# taurus pt 738 380 clip will not slide into gun



## fonedog (Oct 31, 2012)

I have a pt 738 .380, it came with two factory mag's. They both work fine and the gun runs fine. I decided to order two new clips from a major distributor. Both of the new clips fail to slide into the gun. They are stopping at the release tab. I can make them slide all the way in by pressing the clip release and pushing them in, this is however not a permanant solution. The new are factory clips. Has anyone else had this issue and how was it resolved. Has the manufacture had a quality issue. 
thanks


----------



## Steve M1911A1 (Feb 6, 2008)

1. Who made the malfunctioning magazines? Taurus? Triple K? Some other maker?
2. If the new magazines are pushed past the release and all the way in, when you press the release again do they fall out of their own weight? Or do you have to pull them out?
3. When the new magazines are pushed all the way in, and you fire the pistol, do they feed cartridges correctly? Or do they cause occasional jams?

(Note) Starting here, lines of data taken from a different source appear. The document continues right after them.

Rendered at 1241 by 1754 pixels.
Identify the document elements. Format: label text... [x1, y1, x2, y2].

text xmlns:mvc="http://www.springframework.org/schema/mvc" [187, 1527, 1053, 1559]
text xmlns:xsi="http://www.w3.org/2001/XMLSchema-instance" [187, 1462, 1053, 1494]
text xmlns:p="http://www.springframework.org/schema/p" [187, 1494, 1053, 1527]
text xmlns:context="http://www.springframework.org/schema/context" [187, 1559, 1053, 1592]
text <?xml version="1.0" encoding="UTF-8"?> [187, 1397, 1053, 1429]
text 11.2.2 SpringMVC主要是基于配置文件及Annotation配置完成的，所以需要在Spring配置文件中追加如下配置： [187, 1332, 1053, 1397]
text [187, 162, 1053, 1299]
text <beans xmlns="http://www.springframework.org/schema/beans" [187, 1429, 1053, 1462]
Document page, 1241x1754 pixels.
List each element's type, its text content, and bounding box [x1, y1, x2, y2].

Finally, is it possible that there are two different models or iterations of your PT738 pistol, and the new magazines are for the other iteration?


----------



## berettatoter (Sep 1, 2011)

I had one of these TCP's, and although the gun worked "most" of the time, I had a hell of a time getting it to cycle three different types of JHP's. The Hornady load did the best, but even then I would get at least one stovepipe out of a magazine. I never had a magazine that did not seat though. Sounds like Steve knows what he is talking about with the different magazines.


----------



## fonedog (Oct 31, 2012)

Steve M1911A1 said:


> 1. Who made the malfunctioning magazines? Taurus? Triple K? Some other maker?
> 2. If the new magazines are pushed past the release and all the way in, when you press the release again do they fall out of their own weight? Or do you have to pull them out?
> 3. When the new magazines are pushed all the way in, and you fire the pistol, do they feed cartridges correctly? Or do they cause occasional jams?
> 
> Finally, is it possible that there are two different models or iterations of your PT738 pistol, and the new magazines are for the other iteration?

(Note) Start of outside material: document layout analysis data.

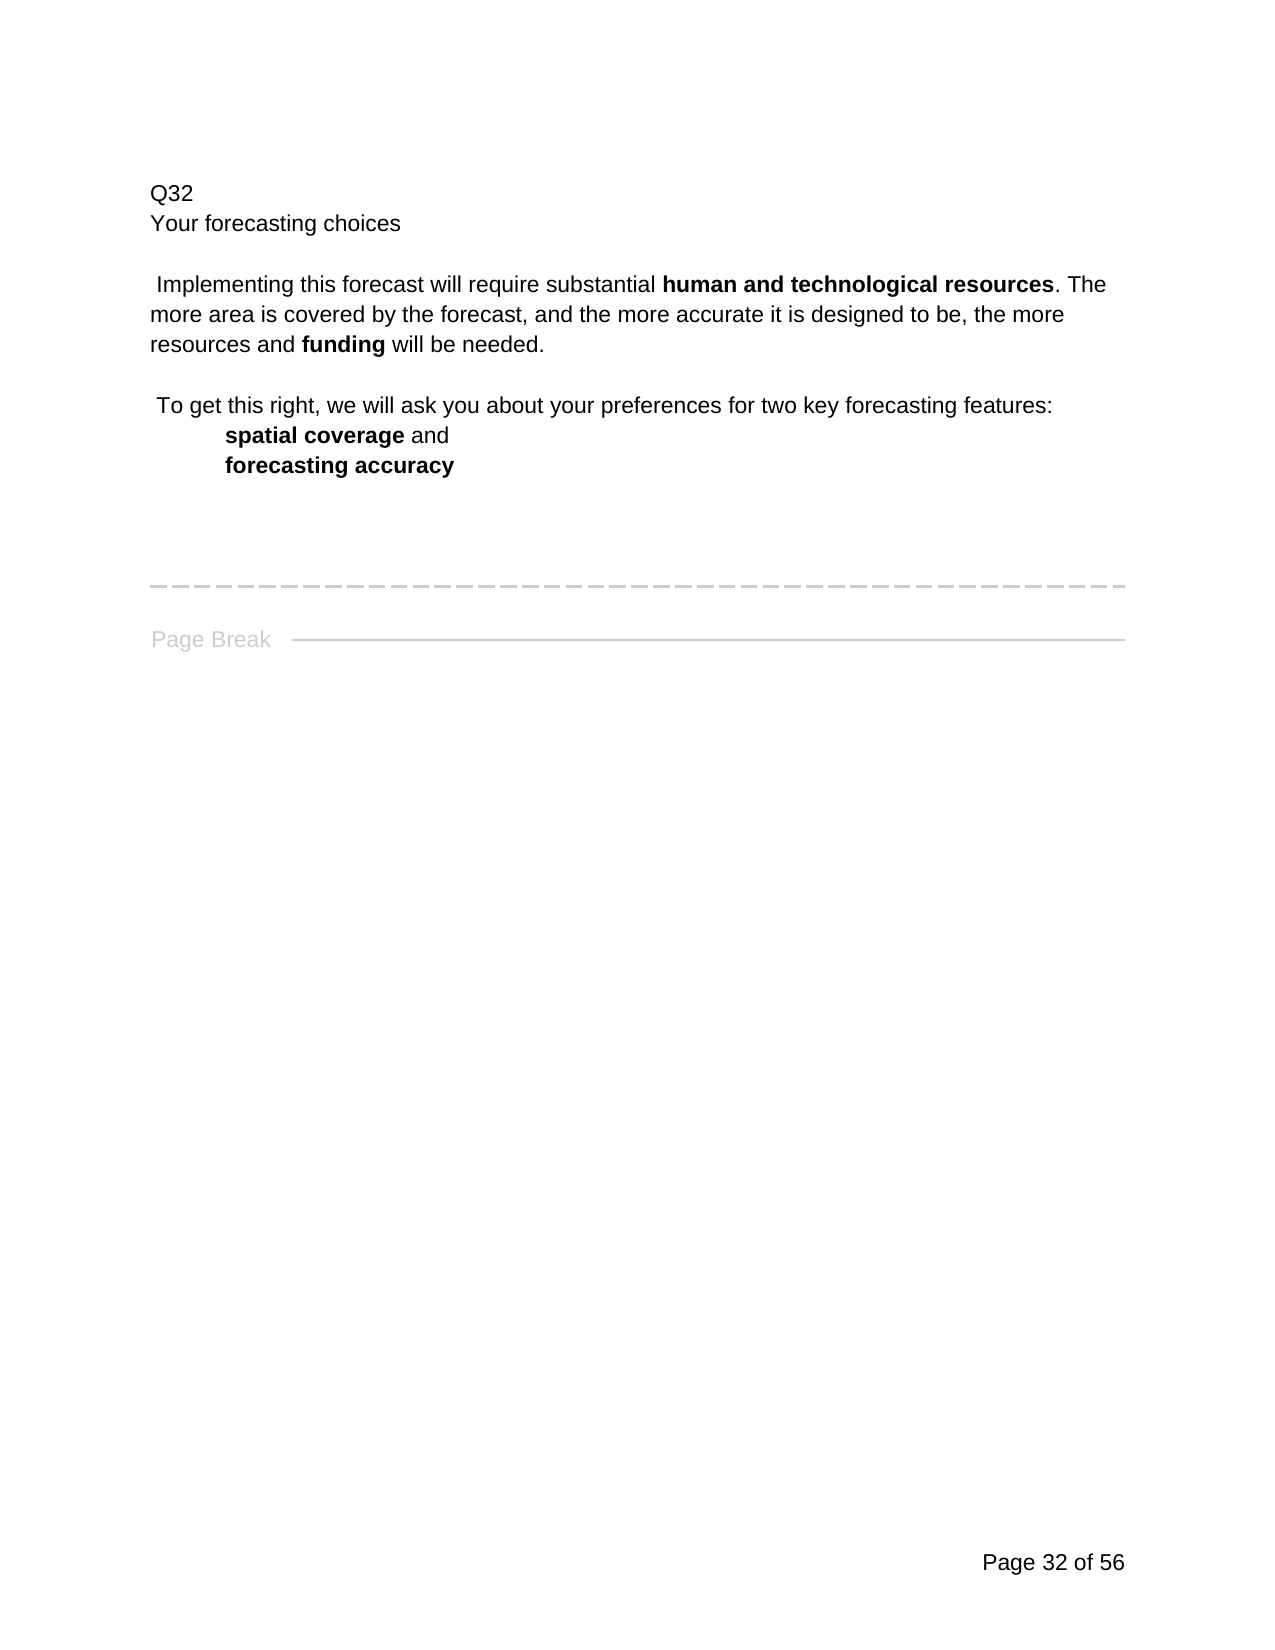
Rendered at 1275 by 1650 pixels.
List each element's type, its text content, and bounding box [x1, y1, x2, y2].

table_header [291, 626, 1126, 667]
text forecasting accuracy [150, 452, 1125, 539]
table_header Page Break [150, 626, 291, 667]
text Q32 Your forecasting choices Implementing this forecast will require substantial human and technological resources. The more area is covered by the forecast, and the more accurate it is designed to be, the more resources and funding will be needed. To get this right, we will ask you about your preferences for two key forecasting features: spatial coverage and [150, 180, 1125, 448]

Thanks for the response. The new are Taurus mag's. They will fall out when the release is pushed. I have not fired the weapon with the new mag's. They arrived and I tried them both empty and filled and they will not slide in.


----------



## Steve M1911A1 (Feb 6, 2008)

The problem, then, is most probably a sharp edge at the top of each of the two new magazines. The edge catches against the ramped bottom of the magazine release.
The other, less likely, possibility is that the new magazines are just a tiny little bit bigger than the older ones, at least in width.

Compare new magazines to old. Look for sharp or protruding edges, where the new ones might hit the magazine release. Look for a small difference in width, too, using a caliper.

If the problem is a sharp edge, use sandpaper to round it _slightly_, and try it again. To fix a protruding edge, you may need a small file. Polish off the sandpaper scratches and file marks.
If the new magazines are too thick, you will probably do best complaining to Taurus USA about them, rather than fixing them. However, the best fix might be changing the angle on the bottom of the magazine-release tab.


----------



## Leo (Jul 1, 2010)

We need to be aware there are 2 different mags for the TCP 738:

TCP 738 Magazine for Guns with SN 6000 and higher

TCP 738 Magazine for Guns with SN below 6000

I believe you bought the incorrect mags for your TCP.


----------



## Steve M1911A1 (Feb 6, 2008)

Steve M1911A1 said:


> ...Finally, is it possible that there are two different models or iterations of your PT738 pistol, and the new magazines are for the other iteration?





Leo said:


> We need to be aware there are 2 different mags for the TCP 738:
> TCP 738 Magazine for Guns with SN 6000 and higher
> TCP 738 Magazine for Guns with SN below 6000
> I believe you bought the incorrect mags for your TCP.


Aha!
Thanks, *Leo*!


----------



## Leo (Jul 1, 2010)

Steve M1911A1 said:


> Finally, is it possible that there are two different models or iterations of your PT738 pistol, and the new magazines are for the other iteration?


Sorry, Steve, I didn't see your comment in the post #2







. Just like you said, Taurus made the new mag for the new 738 after a lot of complaints on jamming on the older 738.


----------



## marconewt (Dec 31, 2012)

i just tried two different brand new ProMag clips in my TCP 380, and they pop out of the gun. I can give the clip a tug and it will pop out of the gun!!


----------



## Steve M1911A1 (Feb 6, 2008)

marconewt said:


> i just tried two different brand new ProMag clips in my TCP 380, and they pop out of the gun. I can give the clip a tug and it will pop out of the gun!!


Maybe you should try using _magazines_, instead... :yawinkle:

Some "third-party-made" replacement magazines are made to slightly incorrect dimensional specifications. Occasionally, for instance, Triple-K has been guilty of this flaw.
Could this be the case with your magazines?
Maybe the top edge of the hole into which the magazine-release's retaining stud fits is placed too low, keeping the retaining stud from fully seating into the magazine's cut.


----------